#### The task:
Pictures appear among the records below and must be omitted. Repeat exactly the lines from the line with "Image 1: EM" to the line with "Image 3: First", both included.

(Collected data entries)
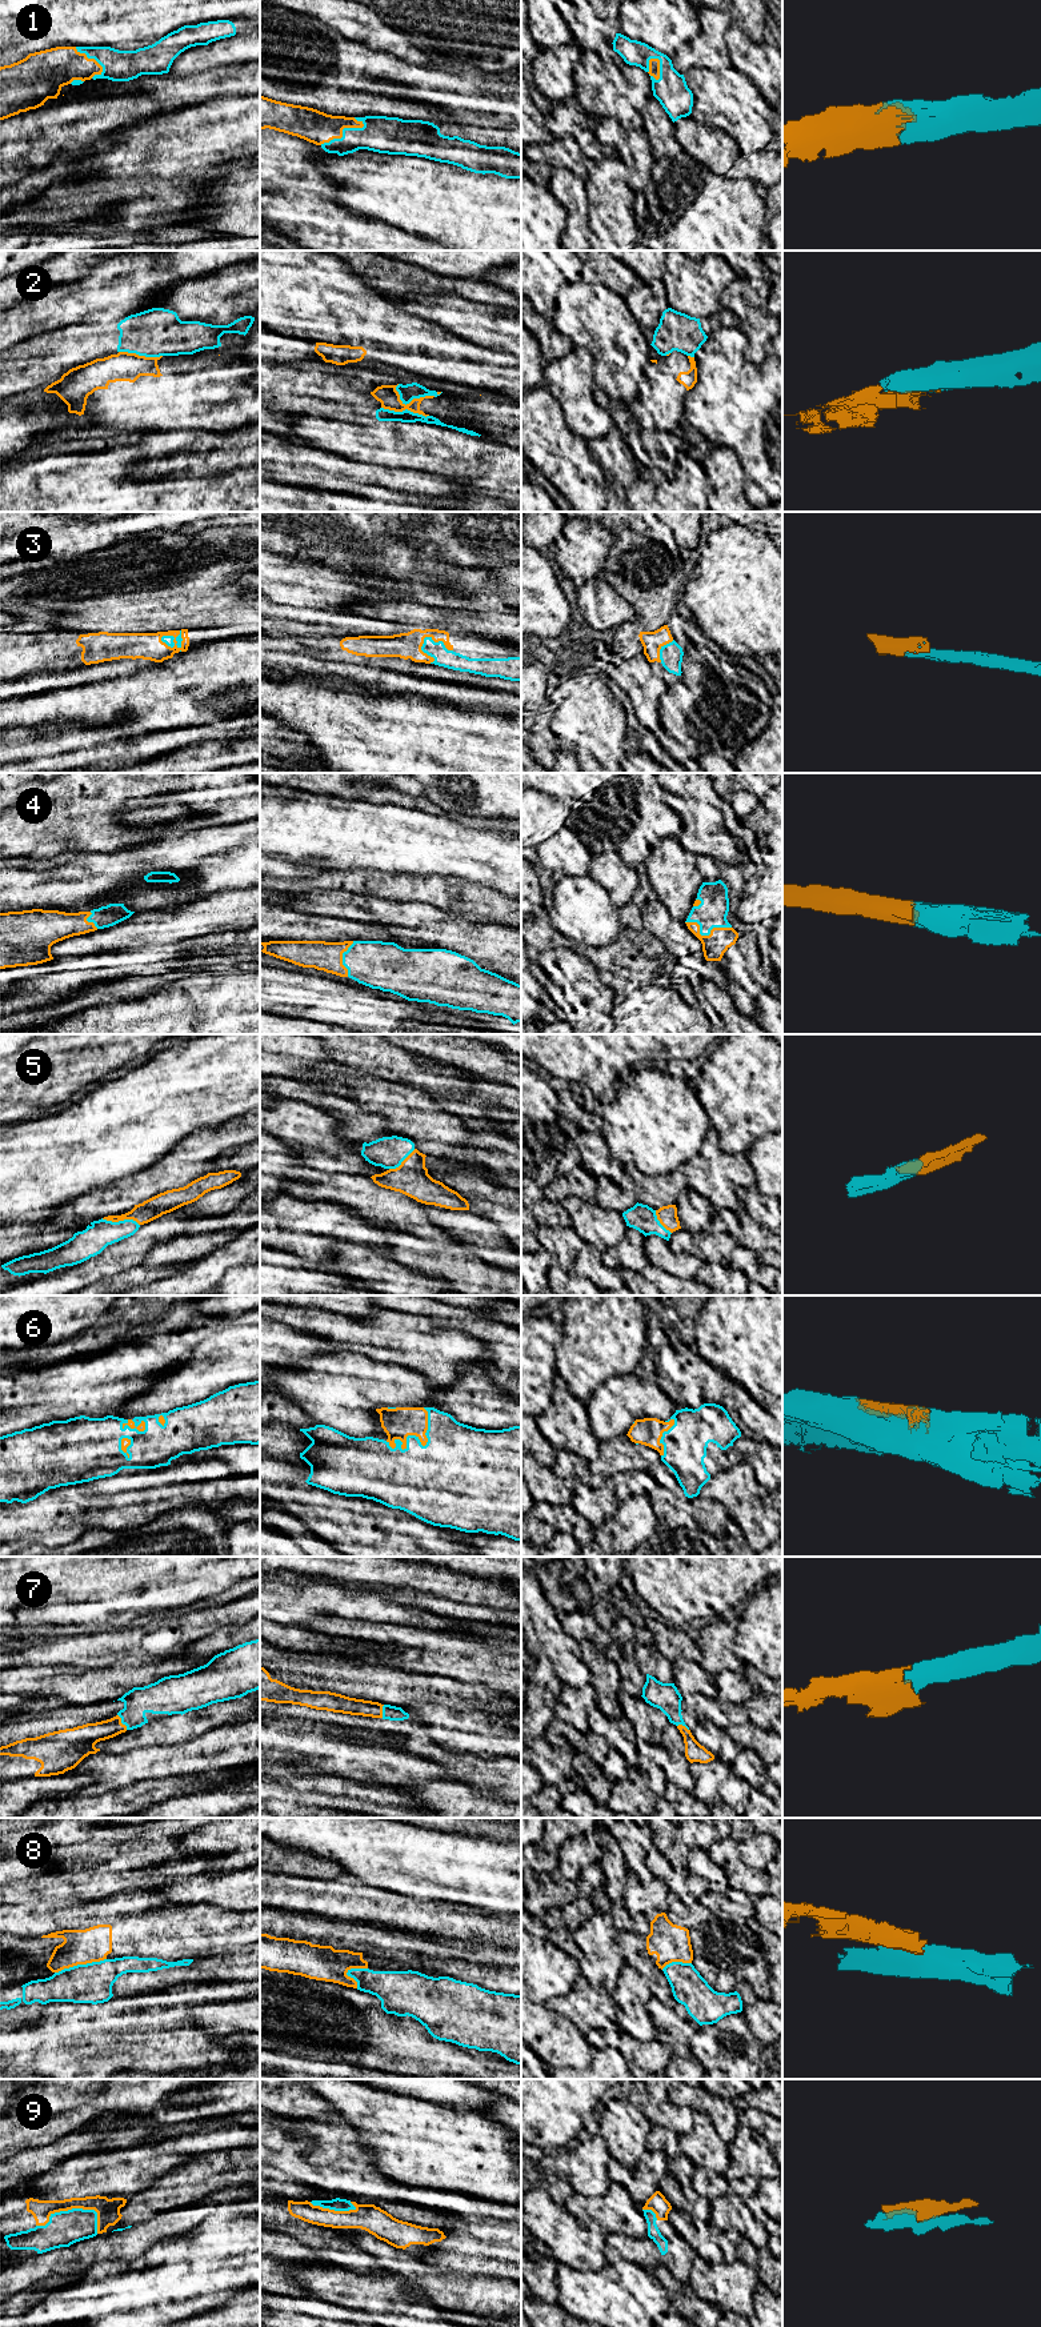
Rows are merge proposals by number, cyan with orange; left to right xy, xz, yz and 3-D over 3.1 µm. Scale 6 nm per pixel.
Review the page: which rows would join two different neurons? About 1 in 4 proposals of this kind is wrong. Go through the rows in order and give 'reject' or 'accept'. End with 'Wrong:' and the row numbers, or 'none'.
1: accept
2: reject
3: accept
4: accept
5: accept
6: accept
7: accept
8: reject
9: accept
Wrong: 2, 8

...

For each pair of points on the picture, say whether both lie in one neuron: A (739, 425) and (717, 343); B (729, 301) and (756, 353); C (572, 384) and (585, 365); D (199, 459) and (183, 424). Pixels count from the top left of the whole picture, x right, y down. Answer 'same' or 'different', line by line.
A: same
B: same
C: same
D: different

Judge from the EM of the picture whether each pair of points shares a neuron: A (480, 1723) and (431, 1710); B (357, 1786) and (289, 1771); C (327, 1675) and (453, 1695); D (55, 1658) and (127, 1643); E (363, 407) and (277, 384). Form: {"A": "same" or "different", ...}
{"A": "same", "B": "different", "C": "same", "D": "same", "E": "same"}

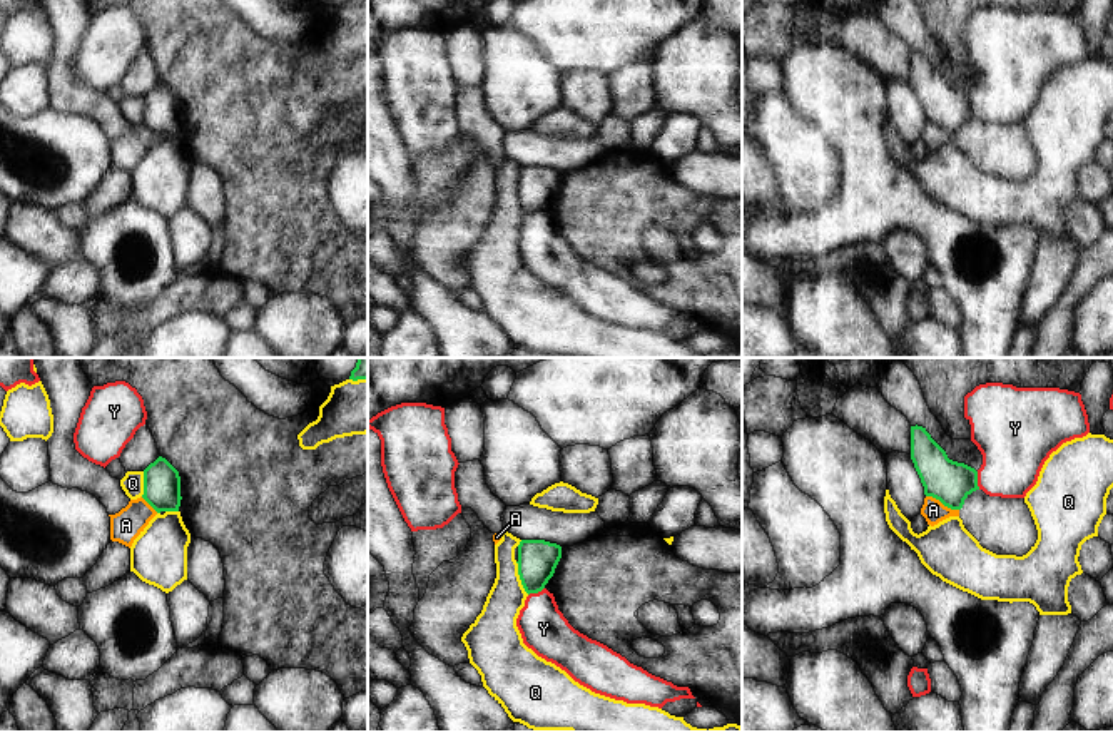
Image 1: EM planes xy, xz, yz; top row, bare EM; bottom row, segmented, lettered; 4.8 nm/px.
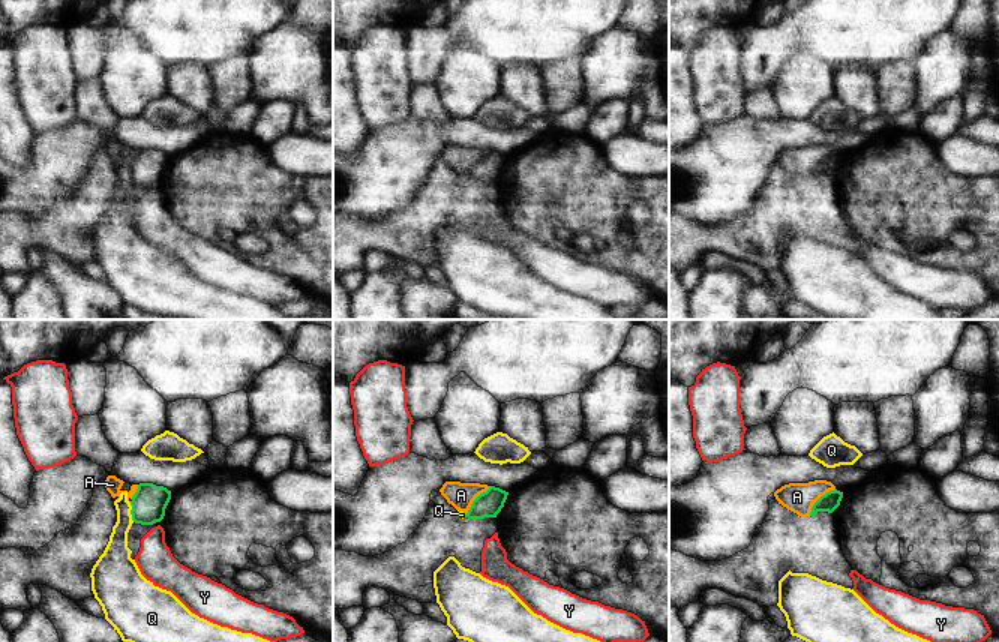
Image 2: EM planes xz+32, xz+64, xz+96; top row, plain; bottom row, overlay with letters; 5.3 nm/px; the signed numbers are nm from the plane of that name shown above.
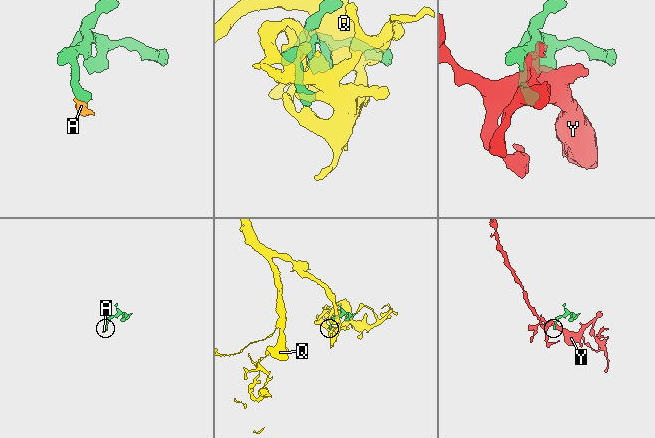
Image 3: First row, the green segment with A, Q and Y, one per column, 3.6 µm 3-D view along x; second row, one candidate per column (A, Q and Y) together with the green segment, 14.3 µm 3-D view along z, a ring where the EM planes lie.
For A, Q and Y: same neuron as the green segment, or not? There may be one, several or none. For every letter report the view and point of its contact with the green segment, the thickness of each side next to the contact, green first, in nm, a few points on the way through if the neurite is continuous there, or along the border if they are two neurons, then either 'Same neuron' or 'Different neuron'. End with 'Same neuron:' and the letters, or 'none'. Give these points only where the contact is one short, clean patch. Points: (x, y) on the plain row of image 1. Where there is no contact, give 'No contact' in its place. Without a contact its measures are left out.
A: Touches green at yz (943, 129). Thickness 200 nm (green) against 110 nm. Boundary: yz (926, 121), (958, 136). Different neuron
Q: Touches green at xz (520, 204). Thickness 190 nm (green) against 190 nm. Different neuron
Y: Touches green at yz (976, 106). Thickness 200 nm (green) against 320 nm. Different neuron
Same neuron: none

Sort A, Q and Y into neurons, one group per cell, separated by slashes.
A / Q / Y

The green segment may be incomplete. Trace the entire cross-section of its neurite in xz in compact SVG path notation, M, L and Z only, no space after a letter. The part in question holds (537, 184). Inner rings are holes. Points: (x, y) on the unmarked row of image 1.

==

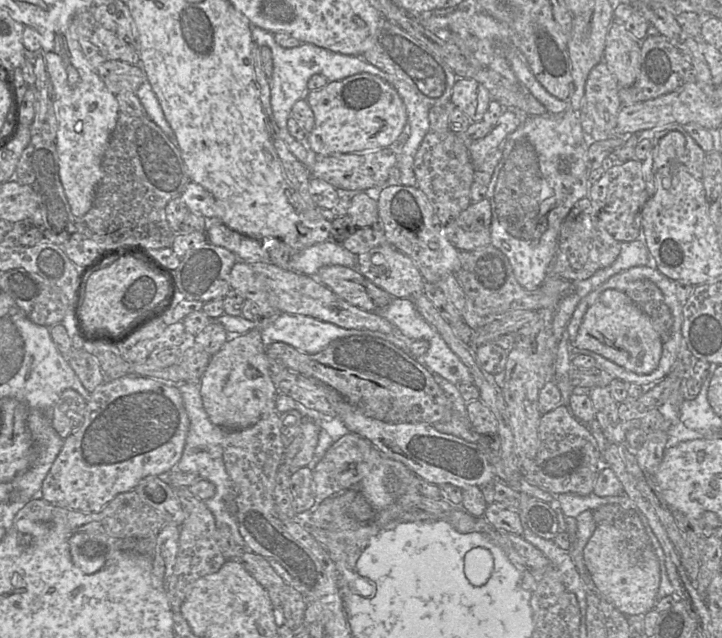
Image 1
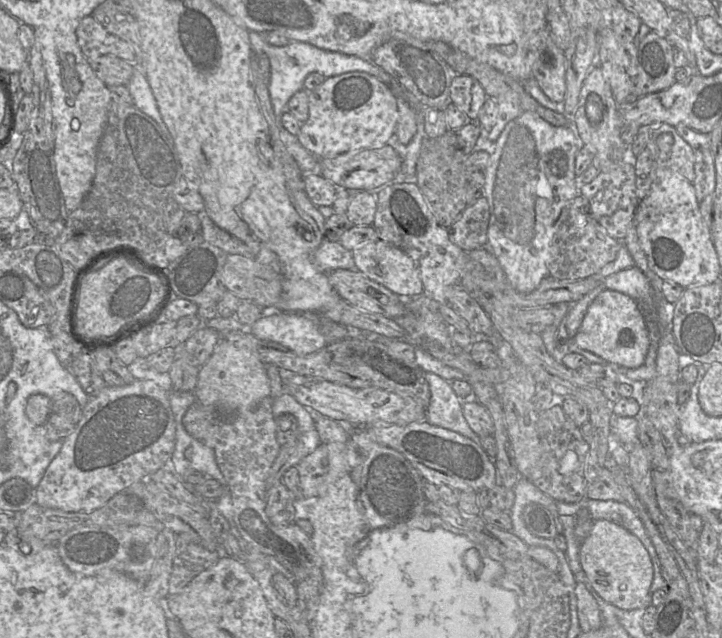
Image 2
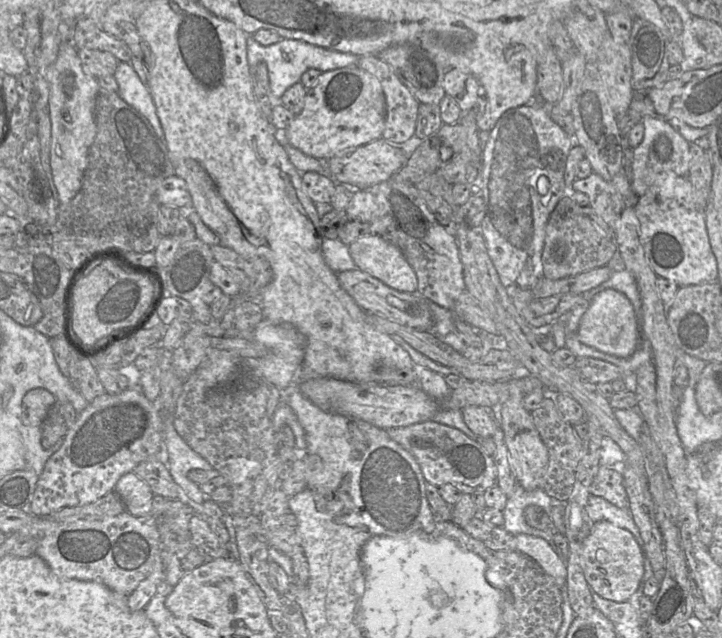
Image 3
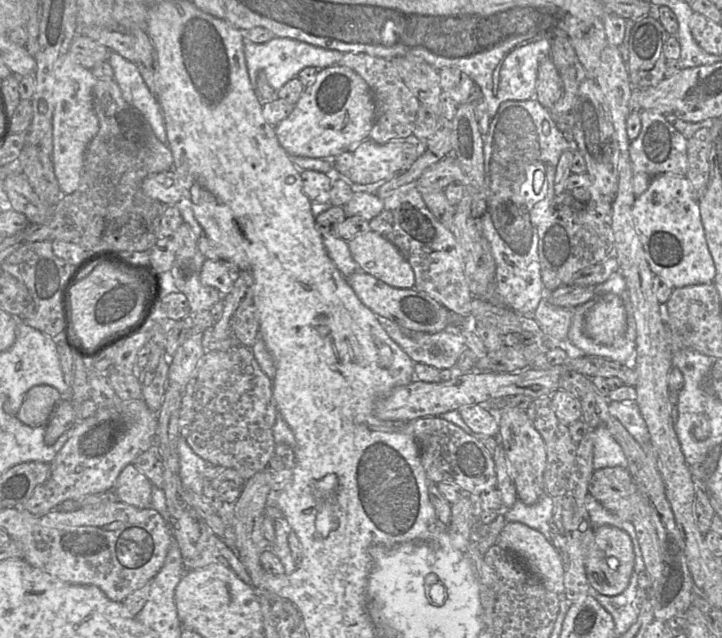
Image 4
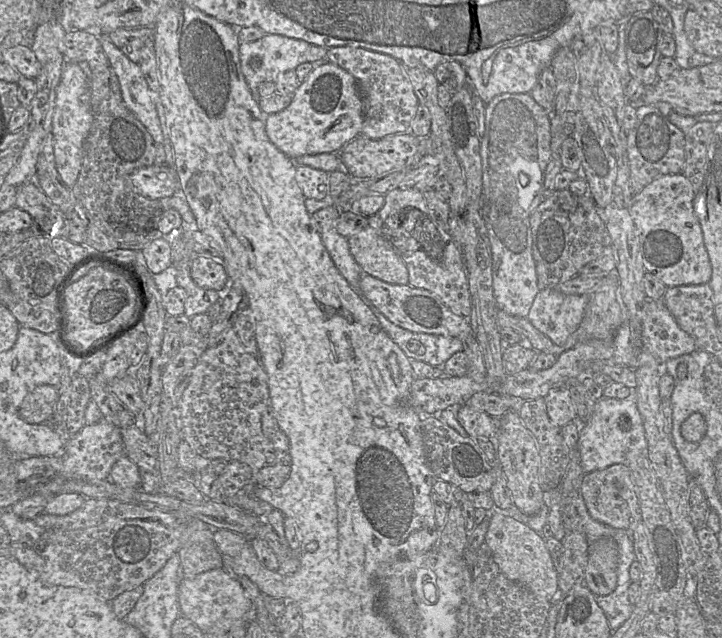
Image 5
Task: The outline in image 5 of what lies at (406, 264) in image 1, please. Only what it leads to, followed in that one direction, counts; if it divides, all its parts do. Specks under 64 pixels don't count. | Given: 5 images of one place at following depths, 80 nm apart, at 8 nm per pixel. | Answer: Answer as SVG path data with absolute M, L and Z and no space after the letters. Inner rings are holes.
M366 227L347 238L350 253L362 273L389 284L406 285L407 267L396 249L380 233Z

#### Answer area:
Image 1: EM planes xy, xz, yz; top row, bare EM; bottom row, segmented, lettered; 4.8 nm/px.
Image 2: EM planes xz+32, xz+64, xz+96; top row, plain; bottom row, overlay with letters; 5.3 nm/px; the signed numbers are nm from the plane of that name shown above.
Image 3: First row, the green segment with A, Q and Y, one per column, 3.6 µm 3-D view along x; second row, one candidate per column (A, Q and Y) together with the green segment, 14.3 µm 3-D view along z, a ring where the EM planes lie.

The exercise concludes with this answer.